● WHAT TO DO:
Find where "[720,261,875,278] short and" appears in the records below, then return that line and every later line exactly, stopping only at the last line.

--------------------------------

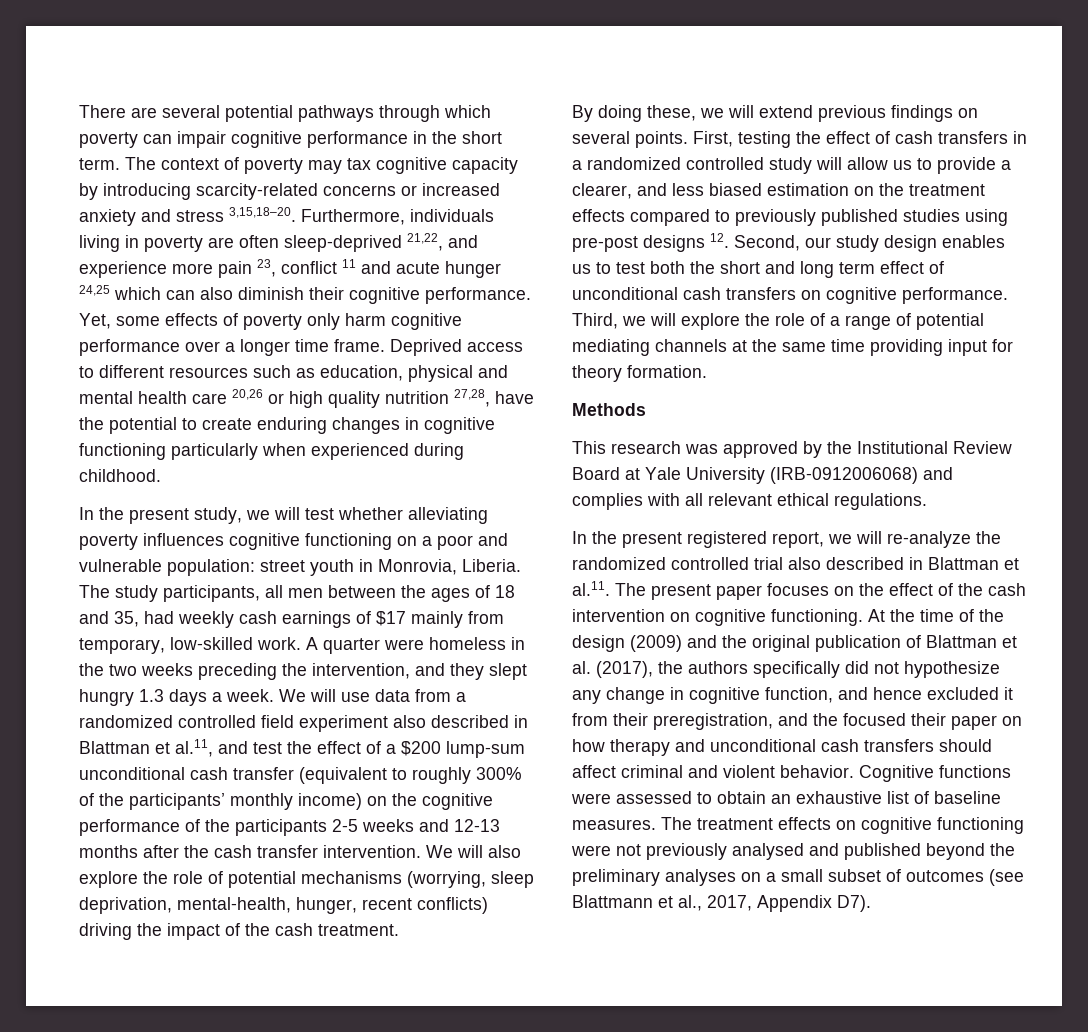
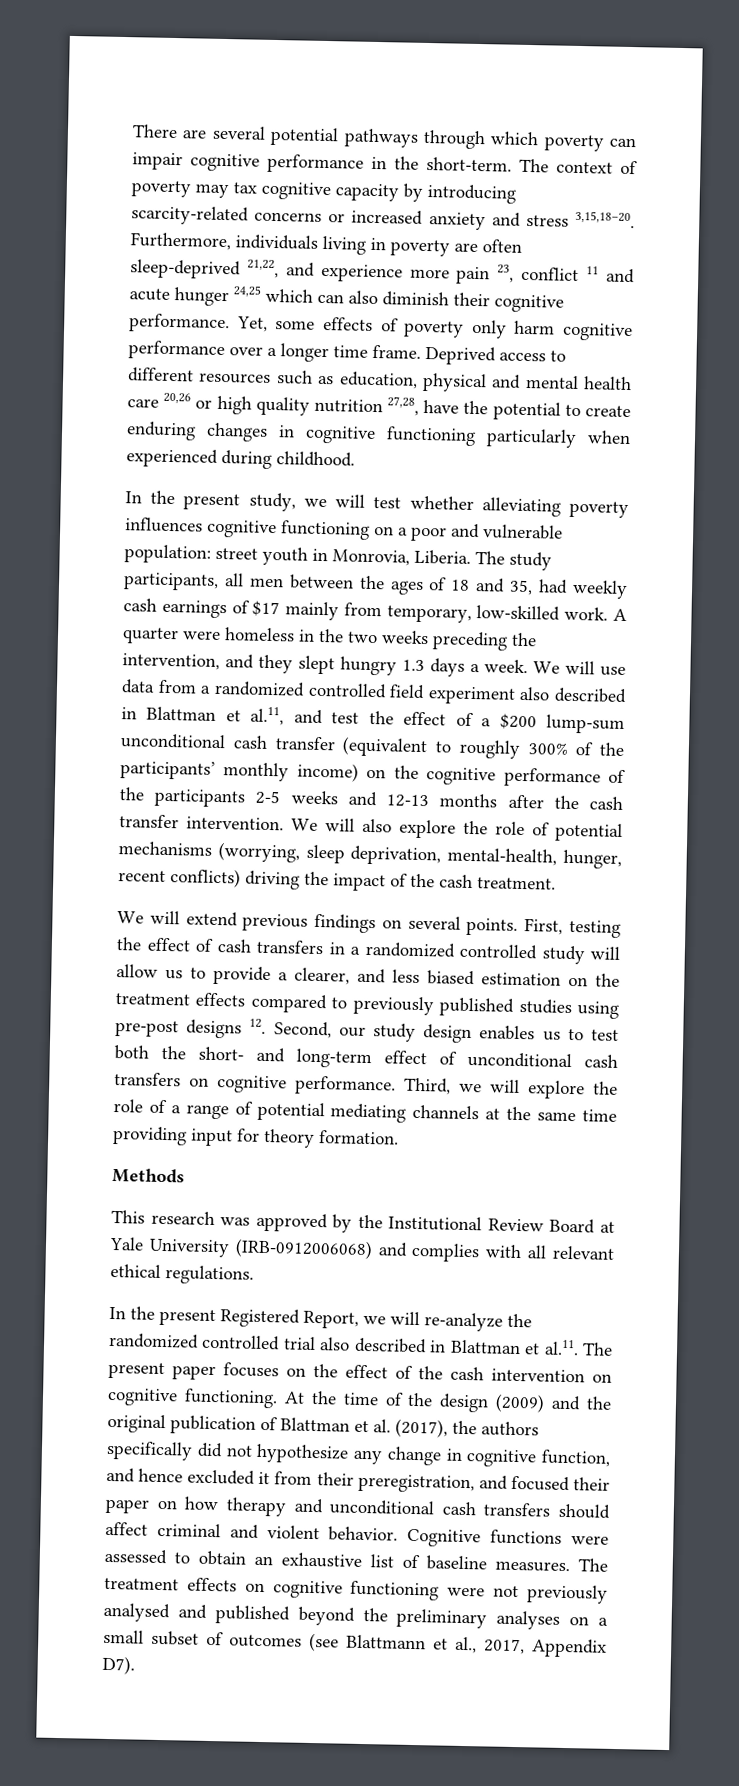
[462,131,502,144] [79,158,120,170] short term. -> [426,156,512,172] short-term.
[572,105,724,122] By doing these, we -> [117,911,144,924] We
[720,261,875,278] short and long term -> [198,1046,372,1069] short- and long-term
[687,531,824,548] registered report, -> [220,1308,359,1329] Registered Report,
[813,713,838,726] the -> (508, 1482) none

--------------------------------

● RESULT FOR THIS EXERCISE:
[720,261,875,278] short and long term -> [198,1046,372,1069] short- and long-term
[687,531,824,548] registered report, -> [220,1308,359,1329] Registered Report,
[813,713,838,726] the -> (508, 1482) none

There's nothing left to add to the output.